Although Black recognized that private property owners usually have the right to exclude whomever they want from their property, the “more an owner, for his advantage, opens up his property for use by the public in general,” the more the owner has to respect the constitutional rights of the public. Here, Chickasaw’s business block was “accessible to and freely used by the public in general.” Because Chickasaw was a town—even if it was really a company town—it could not silence religious minorities.

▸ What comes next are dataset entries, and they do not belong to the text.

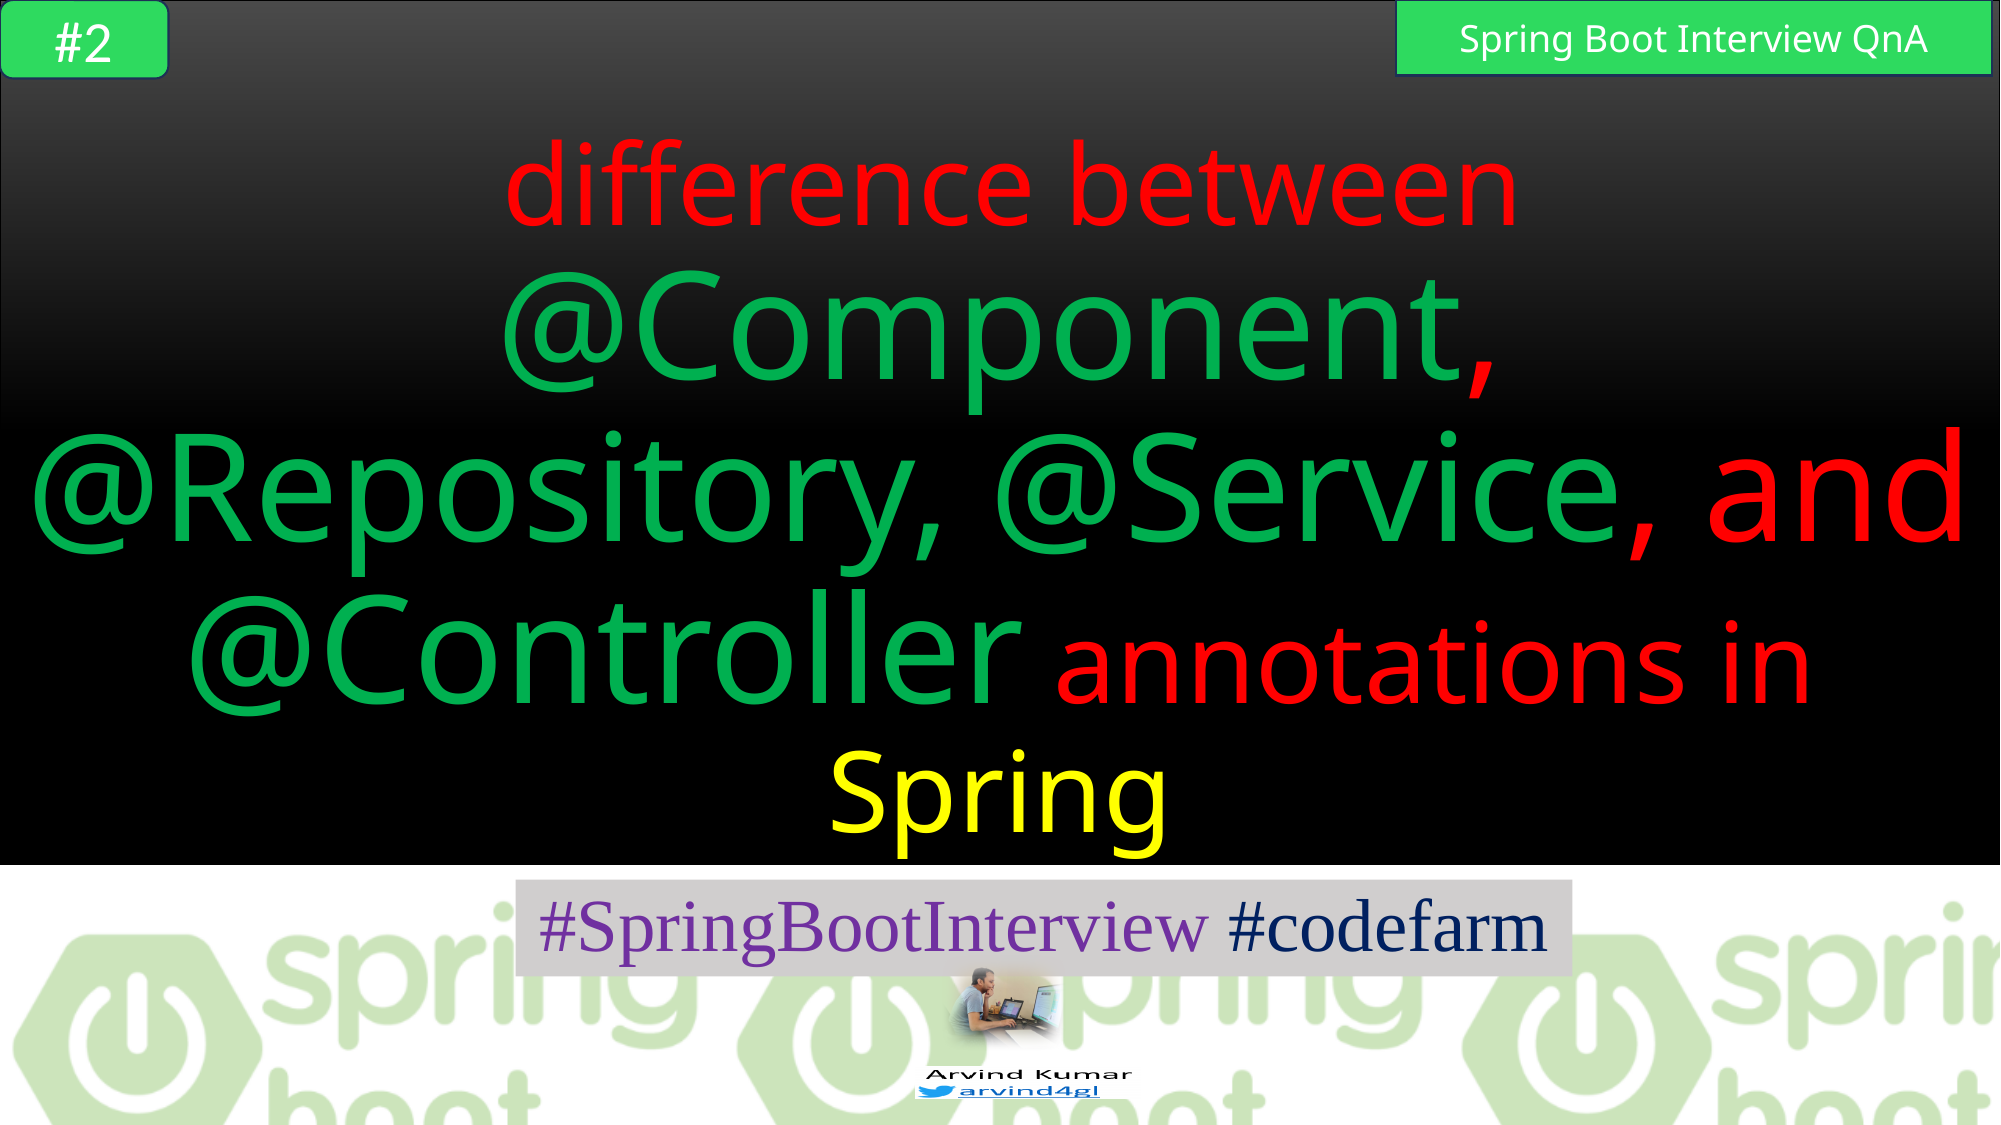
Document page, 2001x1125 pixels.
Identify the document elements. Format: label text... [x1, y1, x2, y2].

text_box #2 [0, 0, 170, 80]
subtitle #SpringBootInterview #codefarm [515, 879, 1573, 977]
title difference between @Component, @Repository, @Service, and @Controller annotations in Spring [0, 0, 2000, 865]
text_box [915, 954, 1141, 1099]
text_box Spring Boot Interview QnA [1395, 0, 1993, 77]
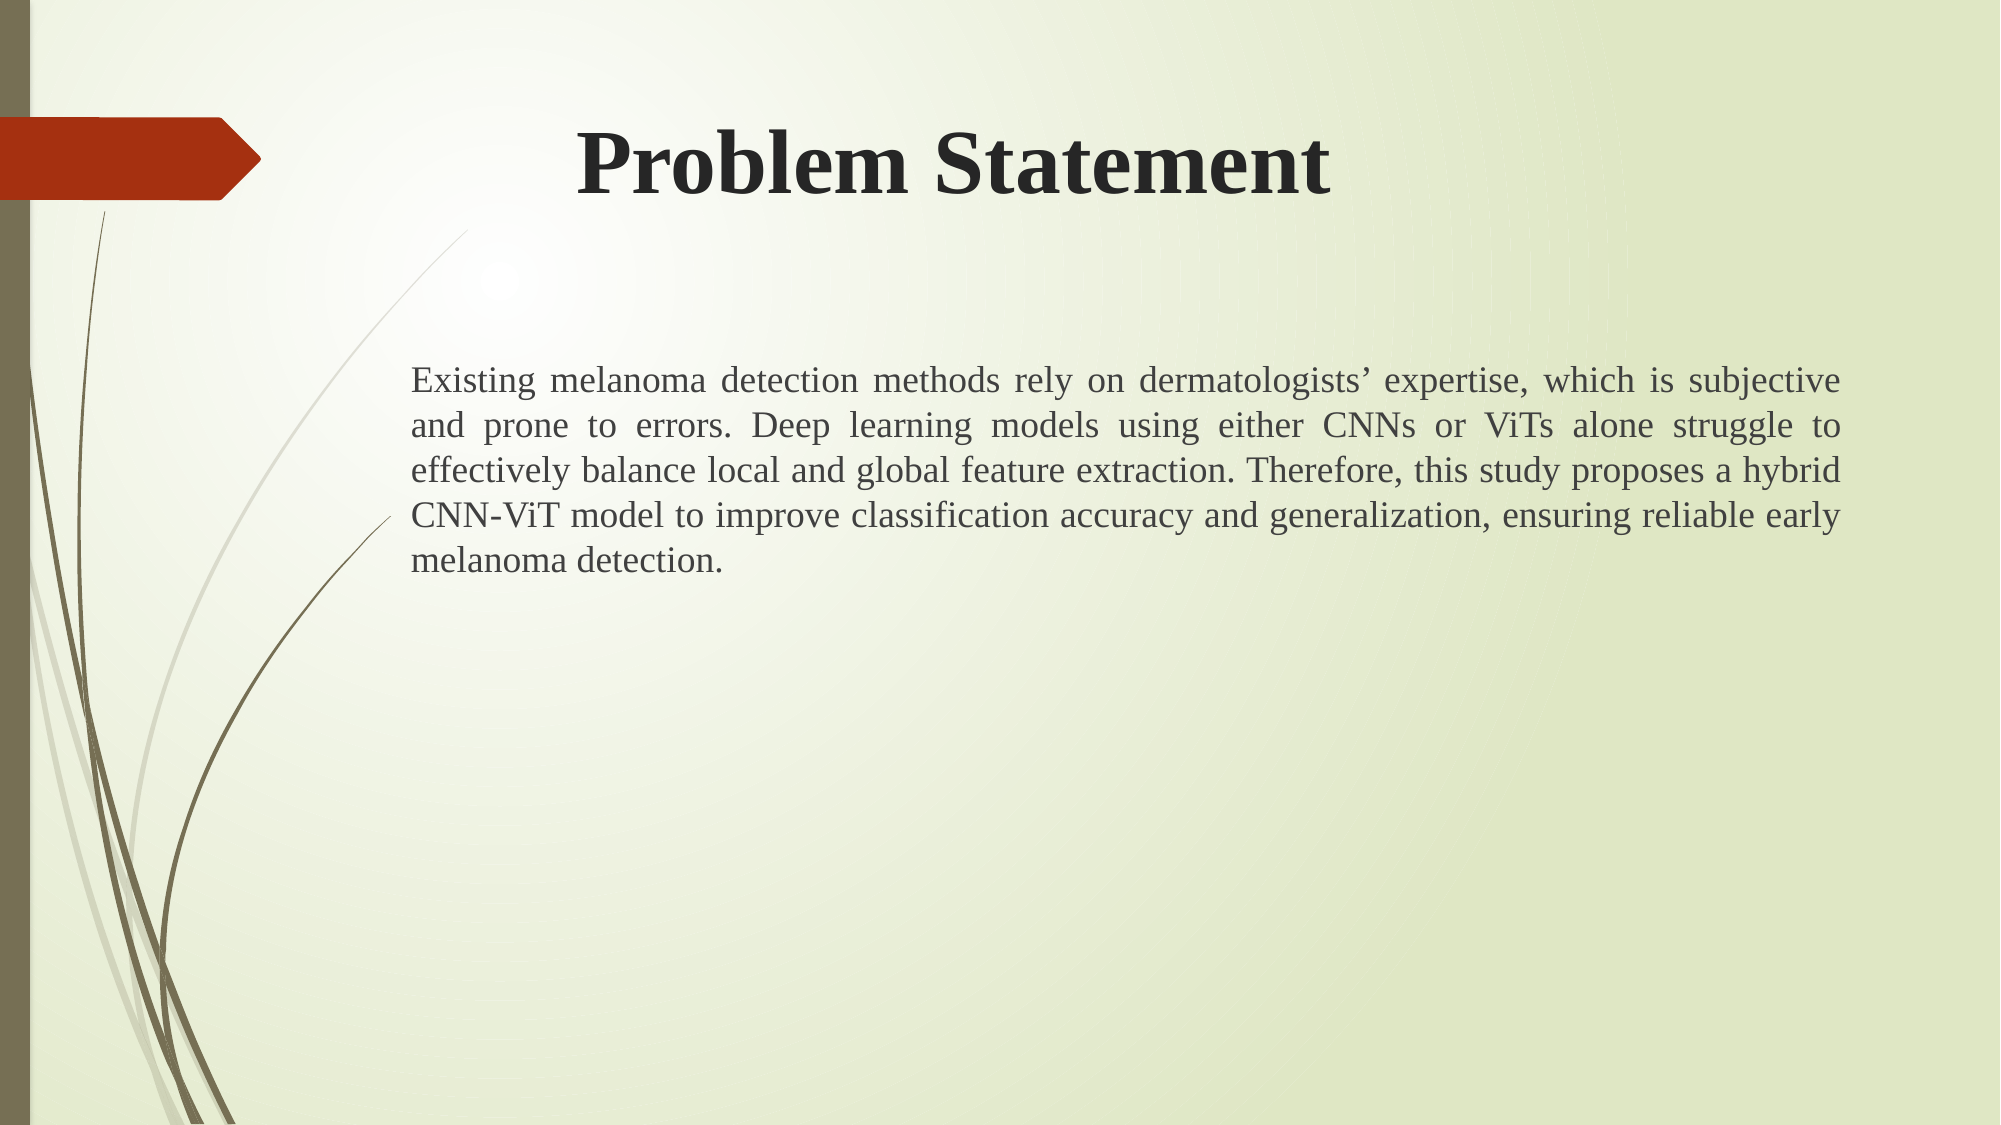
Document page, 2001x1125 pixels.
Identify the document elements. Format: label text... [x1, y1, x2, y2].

list Existing melanoma detection methods rely on dermatologists’ expertise, which is subjective and prone to errors. Deep learning models using either CNNs or ViTs alone struggle to effectively balance local and global feature extraction. Therefore, this study proposes a hybrid CNN-ViT model to improve classification accuracy and generalization, ensuring reliable early melanoma detection. [395, 347, 1859, 967]
title Problem Statement [561, 94, 1637, 258]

The world could use more Congressional committees humiliating people interfering with witnesses:
In 1966, Gillen sent out agents to look into [Ralph] Nader’s personal life, to see if the crusader was into “women, boys, etc.,” and to determine if he liked “drinking, dope” or anything else scandalous.11 When Morton Mintz of the Washington Post reported that Nader was being tailed, Senator Abraham Ribicoff, the chairman of the Senate subcommittee, was outraged at the apparent harassment of a congressional witness. He demanded GM president James Roche appear before the Senate, where the humiliated car executive was forced to apologize repeatedly.
Of the many things one could blame Rehnquist for, annoying pharmaceutical commercials are not among them.
“The logical consequences of the court’s decision in this case are far-reaching indeed,” warned Rehnquist. Not only would the court’s ruling inevitably “extend to lawyers, doctors, and all other professions,” it would also lead to “active promotion of prescription drugs, liquor, cigarettes, and other products.” In a prescient passage, Rehnquist predicted that pharmaceutical companies would soon be hawking their drugs directly to consumers: “Don’t spend another sleepless night,” he predicted the ads might say. “Ask your doctor to prescribe Seconal without delay.”